**How to complete this task**:
Every record below must be copied exactly, with images dropped.

Dataset entries:
■ ■ ■ ■ ■ ■ ■

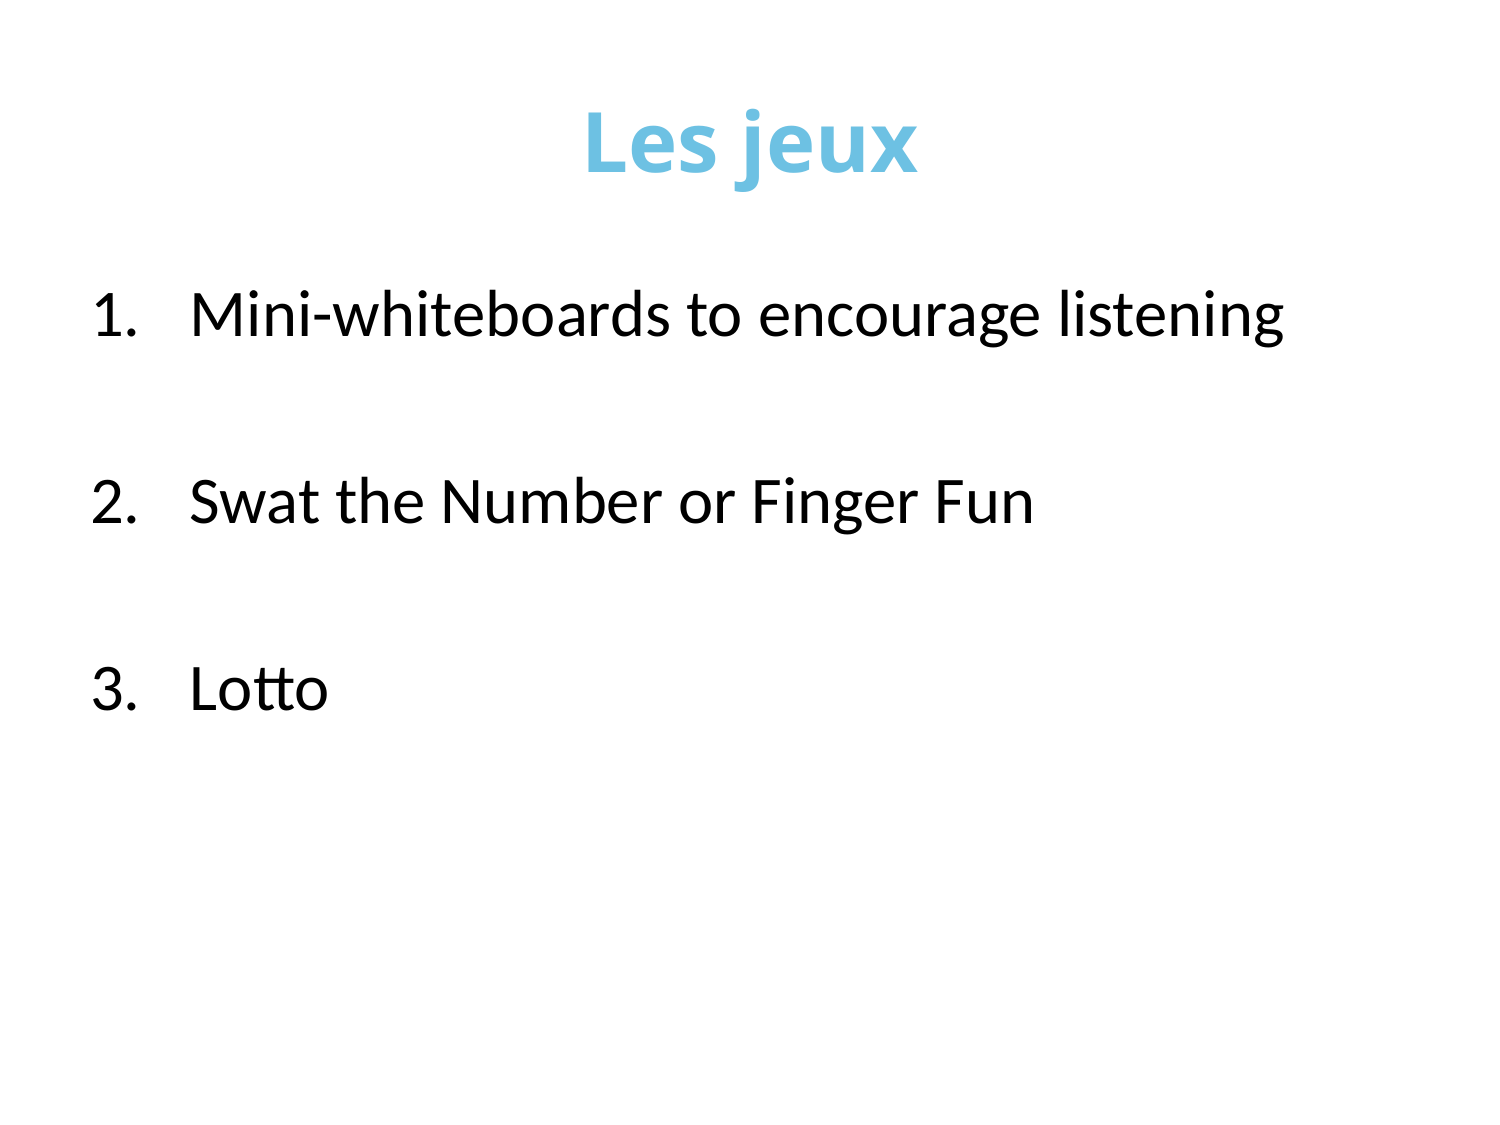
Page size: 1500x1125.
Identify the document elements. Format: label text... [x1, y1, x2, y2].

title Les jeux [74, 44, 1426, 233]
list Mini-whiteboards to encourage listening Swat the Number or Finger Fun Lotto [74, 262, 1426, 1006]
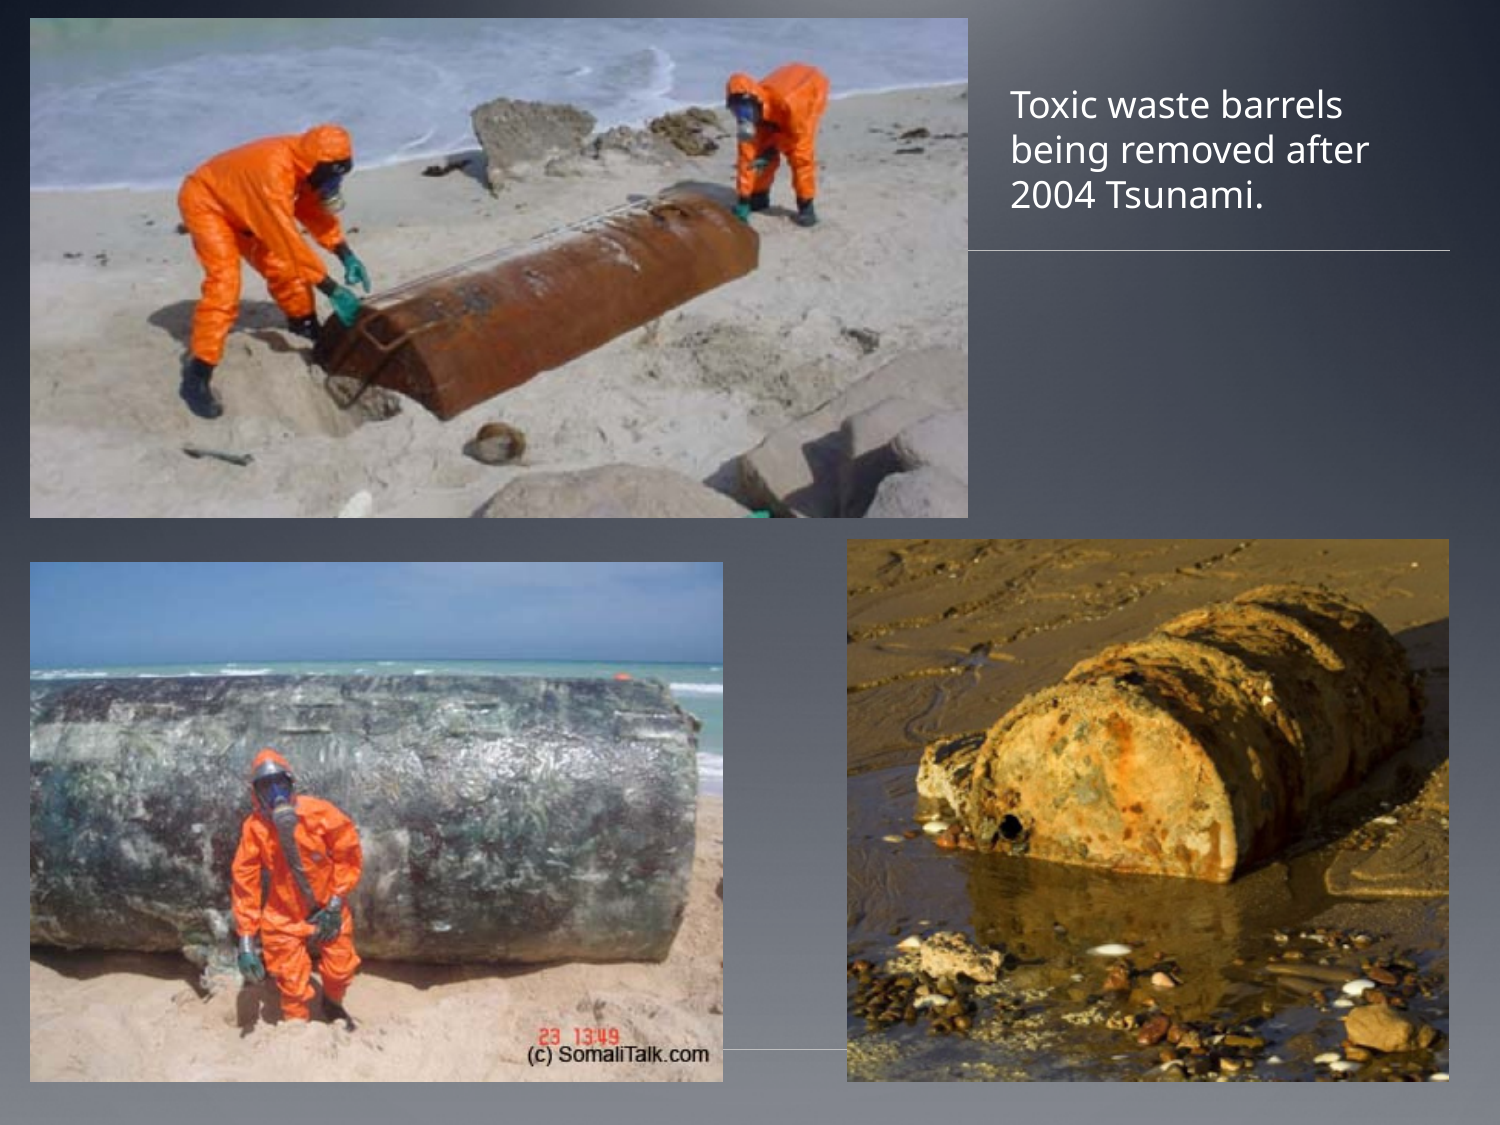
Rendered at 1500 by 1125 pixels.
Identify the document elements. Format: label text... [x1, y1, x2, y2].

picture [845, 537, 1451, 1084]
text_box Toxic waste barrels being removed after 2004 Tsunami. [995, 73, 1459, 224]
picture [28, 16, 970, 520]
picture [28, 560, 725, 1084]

■ ■ ■ ■ ■ ■ ■

**Answer section**:
Page size: 1500x1125.
Identify the document elements. Format: label text... [x1, y1, x2, y2].

title Les jeux [74, 44, 1426, 233]
list Mini-whiteboards to encourage listening Swat the Number or Finger Fun Lotto [74, 262, 1426, 1006]
Rendered at 1500 by 1125 pixels.
Identify the document elements. Format: label text... [x1, y1, x2, y2].

picture [845, 537, 1451, 1084]
text_box Toxic waste barrels being removed after 2004 Tsunami. [995, 73, 1459, 224]
picture [28, 16, 970, 520]
picture [28, 560, 725, 1084]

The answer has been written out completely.